CONDOMINIUM John D. Mac Donald
by Nancy J. Miller
(Red Banks Wisconsin)
JOHN D. MAC DONALD
My father introduced me to his favorite author when I was just out of college and beginning my career as a dental hygienist in 1972. I began to read John D. Mac Donald and through his character Travis McGee saw Florida and life in a whole new light. I devoured the twenty one books in the McGee series written from 1964-1986, and threw in Condominium, Clemmie, A Flash of Green, The Executioners and more.
I recently began to reread the McGee series as they are now available to borrow on my Kindle. I have discovered his writing style and subjects are ageless, his themes as current today as when originally written, and McGee’s social observations as pertinent now as they were then. And McGee is an ageless, not aging hero with enough self-introspection that oddly enough fits in today’s world as well as back then.
The Lonely Silver Rain was the last McGee book written before Mac Donald died in 1986, and introduced us to a new character in the form of his then unknown to him daughter born to Puss Gillian, an old love. I will never know how the relationship developed or grew as Mac Donald died. Gratefully, no one has stepped up to try and fill his shoes with varying degrees of success like with some other authors, namely Robert Parker.

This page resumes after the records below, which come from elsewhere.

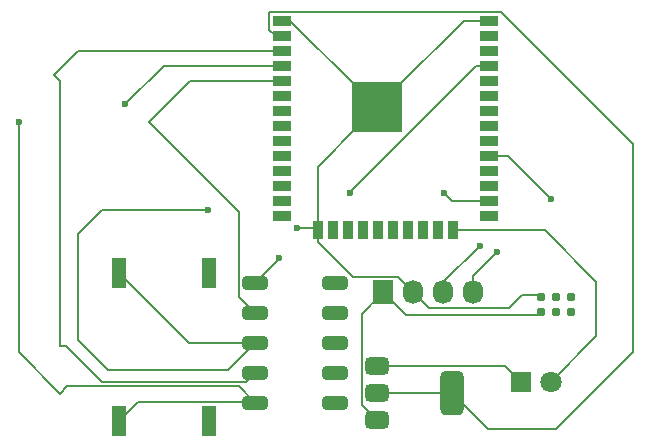
<source format=gbr>
%TF.GenerationSoftware,KiCad,Pcbnew,9.0.0*%
%TF.CreationDate,2025-04-29T12:03:14+05:30*%
%TF.ProjectId,Wireless_charging,57697265-6c65-4737-935f-636861726769,rev?*%
%TF.SameCoordinates,Original*%
%TF.FileFunction,Copper,L1,Top*%
%TF.FilePolarity,Positive*%
%FSLAX46Y46*%
G04 Gerber Fmt 4.6, Leading zero omitted, Abs format (unit mm)*
G04 Created by KiCad (PCBNEW 9.0.0) date 2025-04-29 12:03:14*
%MOMM*%
%LPD*%
G01*
G04 APERTURE LIST*
G04 Aperture macros list*
%AMRoundRect*
0 Rectangle with rounded corners*
0 $1 Rounding radius*
0 $2 $3 $4 $5 $6 $7 $8 $9 X,Y pos of 4 corners*
0 Add a 4 corners polygon primitive as box body*
4,1,4,$2,$3,$4,$5,$6,$7,$8,$9,$2,$3,0*
0 Add four circle primitives for the rounded corners*
1,1,$1+$1,$2,$3*
1,1,$1+$1,$4,$5*
1,1,$1+$1,$6,$7*
1,1,$1+$1,$8,$9*
0 Add four rect primitives between the rounded corners*
20,1,$1+$1,$2,$3,$4,$5,0*
20,1,$1+$1,$4,$5,$6,$7,0*
20,1,$1+$1,$6,$7,$8,$9,0*
20,1,$1+$1,$8,$9,$2,$3,0*%
G04 Aperture macros list end*
%TA.AperFunction,SMDPad,CuDef*%
%ADD10RoundRect,0.375000X-0.625000X-0.375000X0.625000X-0.375000X0.625000X0.375000X-0.625000X0.375000X0*%
%TD*%
%TA.AperFunction,SMDPad,CuDef*%
%ADD11RoundRect,0.500000X-0.500000X-1.400000X0.500000X-1.400000X0.500000X1.400000X-0.500000X1.400000X0*%
%TD*%
%TA.AperFunction,SMDPad,CuDef*%
%ADD12R,1.500000X0.900000*%
%TD*%
%TA.AperFunction,SMDPad,CuDef*%
%ADD13R,0.900000X1.500000*%
%TD*%
%TA.AperFunction,SMDPad,CuDef*%
%ADD14R,1.050000X1.050000*%
%TD*%
%TA.AperFunction,HeatsinkPad*%
%ADD15C,0.600000*%
%TD*%
%TA.AperFunction,HeatsinkPad*%
%ADD16R,4.200000X4.200000*%
%TD*%
%TA.AperFunction,SMDPad,CuDef*%
%ADD17R,1.200000X2.500000*%
%TD*%
%TA.AperFunction,SMDPad,CuDef*%
%ADD18RoundRect,0.250000X-0.830000X-0.310000X0.830000X-0.310000X0.830000X0.310000X-0.830000X0.310000X0*%
%TD*%
%TA.AperFunction,ConnectorPad*%
%ADD19C,0.787400*%
%TD*%
%TA.AperFunction,ComponentPad*%
%ADD20R,1.730000X2.030000*%
%TD*%
%TA.AperFunction,ComponentPad*%
%ADD21O,1.730000X2.030000*%
%TD*%
%TA.AperFunction,ComponentPad*%
%ADD22R,1.800000X1.800000*%
%TD*%
%TA.AperFunction,ComponentPad*%
%ADD23C,1.800000*%
%TD*%
%TA.AperFunction,ViaPad*%
%ADD24C,0.600000*%
%TD*%
%TA.AperFunction,Conductor*%
%ADD25C,0.200000*%
%TD*%
G04 APERTURE END LIST*
D10*
%TO.P,U2,1,GND*%
%TO.N,GND*%
X183850000Y-111165000D03*
%TO.P,U2,2,VO*%
%TO.N,+5V*%
X183850000Y-113465000D03*
D11*
X190150000Y-113465000D03*
D10*
%TO.P,U2,3,VI*%
%TO.N,/pin1*%
X183850000Y-115765000D03*
%TD*%
D12*
%TO.P,U1,1,GND*%
%TO.N,/gnd*%
X175750000Y-81930000D03*
%TO.P,U1,2,VDD*%
%TO.N,+5V*%
X175750000Y-83200000D03*
%TO.P,U1,3,EN*%
%TO.N,/en*%
X175750000Y-84470000D03*
%TO.P,U1,4,SENSOR_VP*%
%TO.N,/esp4*%
X175750000Y-85740000D03*
%TO.P,U1,5,SENSOR_VN*%
%TO.N,/esp5*%
X175750000Y-87010000D03*
%TO.P,U1,6,IO34*%
%TO.N,unconnected-(U1-IO34-Pad6)*%
X175750000Y-88280000D03*
%TO.P,U1,7,IO35*%
%TO.N,unconnected-(U1-IO35-Pad7)*%
X175750000Y-89550000D03*
%TO.P,U1,8,IO32*%
%TO.N,unconnected-(U1-IO32-Pad8)*%
X175750000Y-90820000D03*
%TO.P,U1,9,IO33*%
%TO.N,unconnected-(U1-IO33-Pad9)*%
X175750000Y-92090000D03*
%TO.P,U1,10,IO25*%
%TO.N,unconnected-(U1-IO25-Pad10)*%
X175750000Y-93360000D03*
%TO.P,U1,11,IO26*%
%TO.N,unconnected-(U1-IO26-Pad11)*%
X175750000Y-94630000D03*
%TO.P,U1,12,IO27*%
%TO.N,unconnected-(U1-IO27-Pad12)*%
X175750000Y-95900000D03*
%TO.P,U1,13,IO14*%
%TO.N,unconnected-(U1-IO14-Pad13)*%
X175750000Y-97170000D03*
%TO.P,U1,14,IO12*%
%TO.N,unconnected-(U1-IO12-Pad14)*%
X175750000Y-98440000D03*
D13*
%TO.P,U1,15,GND*%
%TO.N,/gnd*%
X178790000Y-99690000D03*
%TO.P,U1,16,IO13*%
%TO.N,unconnected-(U1-IO13-Pad16)*%
X180060000Y-99690000D03*
%TO.P,U1,17,SHD/SD2*%
%TO.N,unconnected-(U1-SHD{slash}SD2-Pad17)*%
X181330000Y-99690000D03*
%TO.P,U1,18,SWP/SD3*%
%TO.N,unconnected-(U1-SWP{slash}SD3-Pad18)*%
X182600000Y-99690000D03*
%TO.P,U1,19,SCS/CMD*%
%TO.N,unconnected-(U1-SCS{slash}CMD-Pad19)*%
X183870000Y-99690000D03*
%TO.P,U1,20,SCK/CLK*%
%TO.N,unconnected-(U1-SCK{slash}CLK-Pad20)*%
X185140000Y-99690000D03*
%TO.P,U1,21,SDO/SD0*%
%TO.N,unconnected-(U1-SDO{slash}SD0-Pad21)*%
X186410000Y-99690000D03*
%TO.P,U1,22,SDI/SD1*%
%TO.N,unconnected-(U1-SDI{slash}SD1-Pad22)*%
X187680000Y-99690000D03*
%TO.P,U1,23,IO15*%
%TO.N,unconnected-(U1-IO15-Pad23)*%
X188950000Y-99690000D03*
%TO.P,U1,24,IO2*%
%TO.N,/esp24*%
X190220000Y-99690000D03*
D12*
%TO.P,U1,25,IO0*%
%TO.N,unconnected-(U1-IO0-Pad25)*%
X193250000Y-98440000D03*
%TO.P,U1,26,IO4*%
%TO.N,/esp26*%
X193250000Y-97170000D03*
%TO.P,U1,27,IO16*%
%TO.N,unconnected-(U1-IO16-Pad27)*%
X193250000Y-95900000D03*
%TO.P,U1,28,IO17*%
%TO.N,unconnected-(U1-IO17-Pad28)*%
X193250000Y-94630000D03*
%TO.P,U1,29,IO5*%
%TO.N,/esp29*%
X193250000Y-93360000D03*
%TO.P,U1,30,IO18*%
%TO.N,unconnected-(U1-IO18-Pad30)*%
X193250000Y-92090000D03*
%TO.P,U1,31,IO19*%
%TO.N,unconnected-(U1-IO19-Pad31)*%
X193250000Y-90820000D03*
%TO.P,U1,32,NC*%
%TO.N,unconnected-(U1-NC-Pad32)*%
X193250000Y-89550000D03*
%TO.P,U1,33,IO21*%
%TO.N,unconnected-(U1-IO21-Pad33)*%
X193250000Y-88280000D03*
%TO.P,U1,34,RXD0/IO3*%
%TO.N,unconnected-(U1-RXD0{slash}IO3-Pad34)*%
X193250000Y-87010000D03*
%TO.P,U1,35,TXD0/IO1*%
%TO.N,/esp35*%
X193250000Y-85740000D03*
%TO.P,U1,36,IO22*%
%TO.N,unconnected-(U1-IO22-Pad36)*%
X193250000Y-84470000D03*
%TO.P,U1,37,IO23*%
%TO.N,unconnected-(U1-IO23-Pad37)*%
X193250000Y-83200000D03*
%TO.P,U1,38,GND*%
%TO.N,/gnd*%
X193250000Y-81930000D03*
D14*
%TO.P,U1,39,GND*%
X182295000Y-87745000D03*
D15*
X182295000Y-88507500D03*
D14*
X182295000Y-89270000D03*
D15*
X182295000Y-90032500D03*
D14*
X182295000Y-90795000D03*
D15*
X183057500Y-87745000D03*
X183057500Y-89270000D03*
X183057500Y-90795000D03*
D14*
X183820000Y-87745000D03*
D15*
X183820000Y-88507500D03*
D14*
X183820000Y-89270000D03*
D16*
X183820000Y-89270000D03*
D15*
X183820000Y-90032500D03*
D14*
X183820000Y-90795000D03*
D15*
X184582500Y-87745000D03*
X184582500Y-89270000D03*
X184582500Y-90795000D03*
D14*
X185345000Y-87745000D03*
D15*
X185345000Y-88507500D03*
D14*
X185345000Y-89270000D03*
D15*
X185345000Y-90032500D03*
D14*
X185345000Y-90795000D03*
%TD*%
D17*
%TO.P,SW1,1,1*%
%TO.N,/gnd*%
X161990000Y-103290000D03*
%TO.P,SW1,2,2*%
%TO.N,/esp4*%
X161990000Y-115790000D03*
%TO.P,SW1,3*%
%TO.N,N/C*%
X169610000Y-103290000D03*
%TO.P,SW1,4*%
X169610000Y-115790000D03*
%TD*%
D18*
%TO.P,J3,1,Pin_1*%
%TO.N,/esp35*%
X173485000Y-104125000D03*
%TO.P,J3,2,Pin_2*%
%TO.N,/esp5*%
X173485000Y-106665000D03*
%TO.P,J3,3,Pin_3*%
%TO.N,/gnd*%
X173485000Y-109205000D03*
%TO.P,J3,4,Pin_4*%
%TO.N,/en*%
X173485000Y-111745000D03*
%TO.P,J3,5,Pin_5*%
%TO.N,/esp4*%
X173485000Y-114285000D03*
%TO.P,J3,6*%
%TO.N,N/C*%
X180215000Y-114285000D03*
%TO.P,J3,7*%
X180215000Y-111745000D03*
%TO.P,J3,8*%
X180215000Y-109205000D03*
%TO.P,J3,9*%
X180215000Y-106665000D03*
%TO.P,J3,10*%
X180215000Y-104125000D03*
%TD*%
D19*
%TO.P,J2,1*%
%TO.N,/pin1*%
X197730000Y-106625000D03*
%TO.P,J2,2*%
%TO.N,/gnd*%
X197730000Y-105355000D03*
%TO.P,J2,3*%
%TO.N,N/C*%
X199000000Y-106625000D03*
%TO.P,J2,4*%
X199000000Y-105355000D03*
%TO.P,J2,5*%
X200270000Y-106625000D03*
%TO.P,J2,6*%
X200270000Y-105355000D03*
%TD*%
D20*
%TO.P,J1,1,Pin_1*%
%TO.N,/pin1*%
X184350000Y-104940000D03*
D21*
%TO.P,J1,2,Pin_2*%
%TO.N,/gnd*%
X186890000Y-104940000D03*
%TO.P,J1,3,Pin_3*%
%TO.N,/esp26*%
X189430000Y-104940000D03*
%TO.P,J1,4,Pin_4*%
%TO.N,/esp29*%
X191970000Y-104940000D03*
%TD*%
D22*
%TO.P,D1,1,K*%
%TO.N,GND*%
X195960000Y-112500000D03*
D23*
%TO.P,D1,2,A*%
%TO.N,/esp24*%
X198500000Y-112500000D03*
%TD*%
D24*
%TO.N,/esp26*%
X189500000Y-96500000D03*
X192500000Y-101000000D03*
%TO.N,/esp29*%
X198500000Y-97000000D03*
X194000000Y-101500000D03*
%TO.N,/esp35*%
X175500000Y-102000000D03*
X181500000Y-96500000D03*
%TO.N,/esp4*%
X162500000Y-89000000D03*
X153500000Y-90500000D03*
%TO.N,/gnd*%
X177000000Y-99500000D03*
X169500000Y-98000000D03*
%TD*%
D25*
%TO.N,/esp26*%
X190170000Y-97170000D02*
X193250000Y-97170000D01*
X189500000Y-96500000D02*
X190170000Y-97170000D01*
X189430000Y-104070000D02*
X192500000Y-101000000D01*
X189430000Y-104940000D02*
X189430000Y-104070000D01*
%TO.N,/esp29*%
X194860000Y-93360000D02*
X193250000Y-93360000D01*
X198500000Y-97000000D02*
X194860000Y-93360000D01*
X191970000Y-103530000D02*
X194000000Y-101500000D01*
X191970000Y-104940000D02*
X191970000Y-103530000D01*
%TO.N,/esp35*%
X175500000Y-102110000D02*
X173485000Y-104125000D01*
X175500000Y-102000000D02*
X175500000Y-102110000D01*
X181500000Y-96392000D02*
X181500000Y-96500000D01*
X192152000Y-85740000D02*
X181500000Y-96392000D01*
X193250000Y-85740000D02*
X192152000Y-85740000D01*
%TO.N,+5V*%
X193185000Y-116500000D02*
X190150000Y-113465000D01*
X199000000Y-116500000D02*
X193185000Y-116500000D01*
X205500000Y-110000000D02*
X199000000Y-116500000D01*
X194301000Y-81179000D02*
X205500000Y-92378000D01*
X205500000Y-92378000D02*
X205500000Y-110000000D01*
X174699000Y-81179000D02*
X194301000Y-81179000D01*
X174699000Y-82681000D02*
X174699000Y-81179000D01*
X175750000Y-83200000D02*
X175218000Y-83200000D01*
X175218000Y-83200000D02*
X174699000Y-82681000D01*
%TO.N,/esp5*%
X172104000Y-98104000D02*
X172104000Y-105284000D01*
X164500000Y-90500000D02*
X172104000Y-98104000D01*
X167990000Y-87010000D02*
X164500000Y-90500000D01*
X172104000Y-105284000D02*
X173485000Y-106665000D01*
X175750000Y-87010000D02*
X167990000Y-87010000D01*
%TO.N,/esp4*%
X165760000Y-85740000D02*
X175750000Y-85740000D01*
X162500000Y-89000000D02*
X165760000Y-85740000D01*
X153500000Y-110000000D02*
X153500000Y-90500000D01*
X157000000Y-113500000D02*
X153500000Y-110000000D01*
X157599000Y-112901000D02*
X157000000Y-113500000D01*
X172101000Y-112901000D02*
X157599000Y-112901000D01*
X173485000Y-114285000D02*
X172101000Y-112901000D01*
%TO.N,/en*%
X160500000Y-112500000D02*
X172730000Y-112500000D01*
X157500000Y-109500000D02*
X160500000Y-112500000D01*
X157000000Y-109500000D02*
X157500000Y-109500000D01*
X156500000Y-86500000D02*
X157000000Y-87000000D01*
X157000000Y-87000000D02*
X157000000Y-109500000D01*
X172730000Y-112500000D02*
X173485000Y-111745000D01*
X158530000Y-84470000D02*
X156500000Y-86500000D01*
X175750000Y-84470000D02*
X158530000Y-84470000D01*
%TO.N,/gnd*%
X178790000Y-94300000D02*
X178790000Y-99690000D01*
X182295000Y-90795000D02*
X178790000Y-94300000D01*
%TO.N,/pin1*%
X186246300Y-106836300D02*
X197518700Y-106836300D01*
X184350000Y-104940000D02*
X186246300Y-106836300D01*
X197518700Y-106836300D02*
X197730000Y-106625000D01*
X182549000Y-106741000D02*
X184350000Y-104940000D01*
X182549000Y-114464000D02*
X182549000Y-106741000D01*
X183850000Y-115765000D02*
X182549000Y-114464000D01*
%TO.N,+5V*%
X190150000Y-113465000D02*
X183850000Y-113465000D01*
%TO.N,/esp24*%
X198050697Y-99690000D02*
X190220000Y-99690000D01*
X202386300Y-104025603D02*
X198050697Y-99690000D01*
X202386300Y-108613700D02*
X202386300Y-104025603D01*
X198500000Y-112500000D02*
X202386300Y-108613700D01*
%TO.N,/gnd*%
X196109451Y-105143700D02*
X197518700Y-105143700D01*
X194997151Y-106256000D02*
X196109451Y-105143700D01*
X197518700Y-105143700D02*
X197730000Y-105355000D01*
X188206000Y-106256000D02*
X194997151Y-106256000D01*
X186890000Y-104940000D02*
X188206000Y-106256000D01*
X185574000Y-103624000D02*
X186890000Y-104940000D01*
X181774000Y-103624000D02*
X185574000Y-103624000D01*
X178790000Y-100640000D02*
X181774000Y-103624000D01*
X178790000Y-99690000D02*
X178790000Y-100640000D01*
X178600000Y-99500000D02*
X178790000Y-99690000D01*
X177000000Y-99500000D02*
X178600000Y-99500000D01*
X160500000Y-98000000D02*
X169500000Y-98000000D01*
X158500000Y-100000000D02*
X160500000Y-98000000D01*
X161000000Y-111500000D02*
X158500000Y-109000000D01*
X171000000Y-111500000D02*
X161000000Y-111500000D01*
X171190000Y-111500000D02*
X171000000Y-111500000D01*
X173485000Y-109205000D02*
X171190000Y-111500000D01*
X158500000Y-109000000D02*
X158500000Y-100000000D01*
X167905000Y-109205000D02*
X161990000Y-103290000D01*
X173485000Y-109205000D02*
X167905000Y-109205000D01*
%TO.N,GND*%
X194625000Y-111165000D02*
X183850000Y-111165000D01*
X195960000Y-112500000D02*
X194625000Y-111165000D01*
%TO.N,/esp4*%
X173439000Y-114239000D02*
X173485000Y-114285000D01*
X163541000Y-114239000D02*
X173439000Y-114239000D01*
X161990000Y-115790000D02*
X163541000Y-114239000D01*
%TO.N,/gnd*%
X176480000Y-81930000D02*
X182295000Y-87745000D01*
X175750000Y-81930000D02*
X176480000Y-81930000D01*
X191160000Y-81930000D02*
X185345000Y-87745000D01*
X193250000Y-81930000D02*
X191160000Y-81930000D01*
%TD*%
M02*

</source>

Many authors cite Mac Donald as being their inspiration including Dean Koontz, Lee Child and Randy Wayne White. White’s Doc Ford comes close to being the natural successor to McGee, but though I enjoy most of White’s efforts and some of his plots, he doesn’t have the consistency or believability of JDM and McGee.
Condominium was written in 1977 and you would think it was just written. His style of writing is still current and while the book is dated in terms of technology, I am of an age that I remember typewriters, dial phones and no cell phones, and stereo speakers with woofers and tweeters and vinyl records. His descriptions of the peccadillos of the residents of a condominium poorly constructed on a Florida Key (probably like Siesta or Captiva) and the McGee like engineer hired by the aging wealthy recluse on the top floor and his predictably beautiful and strong young wife take you right into the plot and scenes. The descriptions of the fatal hurricane that wipes it out are outstanding; I actually could feel the wind and the rain and the pull of the receding tidal wave…….amazing descriptive ability.
So if you have never read any JD Mac Donald, you have a treat in store. If you have read him in the past, I encourage you to go back and visit his books again for a wonderful re-experience of a master at his trade. I long to write like him!